The Root Mean Squared Error of our forecasts (Linear) is 3.11


In [14]:
plot_time_series([(date,df_minus_day["AQI"],"Actual"),
                  (date,y_pred,"Polynomial"),
                  (date,y_lin_pred,"Linear"),
                  ],
                 f"AQI from {df_minus_day.Date[0]} to {df_minus_day.Date[len(df_minus_day)-1]}")

## Extra: 10 DAY !!!

### Preprocessing

Let 

X : AQI of 10 days ago

Y : AQI of day 11




In [15]:
DAY=10
y=df["AQI"][DAY:]
x=[]
for iter in range(len(df["AQI"])):
  if(iter+DAY == len(df["AQI"])): break
  x.append(df["AQI"][iter:iter+DAY])

x=np.array(x)
y=np.array(y)

print(f'Total number of x: {len(x)}')
print(f'Total number of y: {len(y)}')
print(f"Note: Is equal to dataset({len(df)}) - First {DAY} days")

Total number of x: 58
Total number of y: 58
Note: Is equal to dataset(68) - First 10 days


### Train Model


In [16]:
model = LinearRegression()
poly_features = PolynomialFeatures(degree=2, include_bias=False)
X=poly_features.fit_transform(x)
model.fit(X, y)

LinearRegression(copy_X=True, fit_intercept=True, n_jobs=None, normalize=False)

### Predict

In [17]:
y_pred = model.predict(X)
rmse = mean_squared_error(y_pred, y)**.2
print(f'The Root Mean Squared Error of our forecasts is {round(rmse, 2)}')

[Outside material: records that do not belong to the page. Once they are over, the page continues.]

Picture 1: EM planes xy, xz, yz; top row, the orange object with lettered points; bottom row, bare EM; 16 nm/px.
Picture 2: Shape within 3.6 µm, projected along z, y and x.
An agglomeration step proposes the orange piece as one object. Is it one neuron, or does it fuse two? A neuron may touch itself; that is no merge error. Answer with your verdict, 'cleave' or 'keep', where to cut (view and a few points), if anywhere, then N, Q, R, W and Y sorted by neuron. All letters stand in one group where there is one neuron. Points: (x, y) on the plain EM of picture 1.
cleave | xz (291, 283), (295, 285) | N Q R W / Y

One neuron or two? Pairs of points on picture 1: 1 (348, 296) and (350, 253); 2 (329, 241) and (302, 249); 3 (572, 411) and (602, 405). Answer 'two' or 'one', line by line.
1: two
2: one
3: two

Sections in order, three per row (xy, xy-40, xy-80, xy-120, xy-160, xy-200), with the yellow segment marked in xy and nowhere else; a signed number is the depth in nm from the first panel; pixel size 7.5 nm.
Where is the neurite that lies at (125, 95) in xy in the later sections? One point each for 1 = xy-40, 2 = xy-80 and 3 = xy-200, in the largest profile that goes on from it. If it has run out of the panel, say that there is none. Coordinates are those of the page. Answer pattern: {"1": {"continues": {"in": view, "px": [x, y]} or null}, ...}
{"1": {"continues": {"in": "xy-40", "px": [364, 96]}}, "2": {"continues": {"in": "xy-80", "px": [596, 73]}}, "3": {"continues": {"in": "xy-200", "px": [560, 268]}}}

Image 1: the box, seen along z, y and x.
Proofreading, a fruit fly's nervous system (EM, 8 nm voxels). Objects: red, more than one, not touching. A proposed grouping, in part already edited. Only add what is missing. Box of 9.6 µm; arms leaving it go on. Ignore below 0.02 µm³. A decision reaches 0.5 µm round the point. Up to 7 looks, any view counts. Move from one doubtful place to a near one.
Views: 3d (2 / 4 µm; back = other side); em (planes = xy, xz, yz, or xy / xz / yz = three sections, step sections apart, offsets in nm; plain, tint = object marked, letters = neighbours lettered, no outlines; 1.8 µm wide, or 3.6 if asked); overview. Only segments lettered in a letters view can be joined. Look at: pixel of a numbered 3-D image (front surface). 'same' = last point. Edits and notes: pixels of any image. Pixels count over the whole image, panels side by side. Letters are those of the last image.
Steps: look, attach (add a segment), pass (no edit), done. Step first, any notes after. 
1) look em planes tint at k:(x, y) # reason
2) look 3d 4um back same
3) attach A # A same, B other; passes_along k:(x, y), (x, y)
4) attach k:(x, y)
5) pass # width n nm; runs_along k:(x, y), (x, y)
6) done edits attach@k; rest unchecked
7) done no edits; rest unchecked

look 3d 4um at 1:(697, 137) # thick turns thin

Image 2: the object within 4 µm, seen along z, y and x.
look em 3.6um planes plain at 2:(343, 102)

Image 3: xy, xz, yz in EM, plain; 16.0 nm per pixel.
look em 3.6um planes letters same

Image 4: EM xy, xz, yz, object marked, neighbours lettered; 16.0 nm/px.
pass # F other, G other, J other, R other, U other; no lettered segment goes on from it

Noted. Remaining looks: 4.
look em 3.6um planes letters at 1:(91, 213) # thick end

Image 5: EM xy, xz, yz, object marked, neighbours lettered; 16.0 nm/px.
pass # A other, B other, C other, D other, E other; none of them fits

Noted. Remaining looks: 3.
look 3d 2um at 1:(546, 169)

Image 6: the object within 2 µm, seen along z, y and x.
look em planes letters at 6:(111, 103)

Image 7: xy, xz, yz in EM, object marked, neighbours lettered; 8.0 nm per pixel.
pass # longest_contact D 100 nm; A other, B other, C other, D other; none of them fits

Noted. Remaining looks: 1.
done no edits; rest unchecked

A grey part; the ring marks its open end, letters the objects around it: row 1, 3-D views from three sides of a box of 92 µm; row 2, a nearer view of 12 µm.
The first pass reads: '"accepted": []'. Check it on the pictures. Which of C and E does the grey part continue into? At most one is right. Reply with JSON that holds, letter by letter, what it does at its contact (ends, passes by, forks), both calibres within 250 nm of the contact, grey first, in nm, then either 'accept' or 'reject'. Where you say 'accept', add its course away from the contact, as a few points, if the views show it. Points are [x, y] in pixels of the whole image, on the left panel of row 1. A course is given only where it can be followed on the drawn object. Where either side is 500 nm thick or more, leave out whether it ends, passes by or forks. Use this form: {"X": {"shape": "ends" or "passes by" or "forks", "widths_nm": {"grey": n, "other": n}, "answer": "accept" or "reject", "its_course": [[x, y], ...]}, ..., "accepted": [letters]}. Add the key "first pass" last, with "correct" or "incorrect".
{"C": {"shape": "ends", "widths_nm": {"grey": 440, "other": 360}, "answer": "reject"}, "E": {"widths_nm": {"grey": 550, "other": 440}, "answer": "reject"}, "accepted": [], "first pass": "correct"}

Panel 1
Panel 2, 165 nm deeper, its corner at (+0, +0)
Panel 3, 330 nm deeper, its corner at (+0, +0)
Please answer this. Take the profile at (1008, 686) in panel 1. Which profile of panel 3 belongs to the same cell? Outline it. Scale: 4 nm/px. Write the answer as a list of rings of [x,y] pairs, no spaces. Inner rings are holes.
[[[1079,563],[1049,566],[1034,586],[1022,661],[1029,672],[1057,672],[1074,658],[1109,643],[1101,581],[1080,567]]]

The Root Mean Squared Error of our forecasts is 0.0


In [18]:
df_minus_day = df[DAY:].reset_index(drop=True)
#convert date to datetime for plot
date = list(map(lambda d : datetime.datetime.strptime(d, '%d-%b-%y'),df_minus_day["Date"]))
plot_time_series([(date,df_minus_day["AQI"],"Actual"),
                  (date,y_pred,"Predict")],
                 f"AQI from {df_minus_day.Date[0]} to {df_minus_day.Date[len(df_minus_day)-1]}")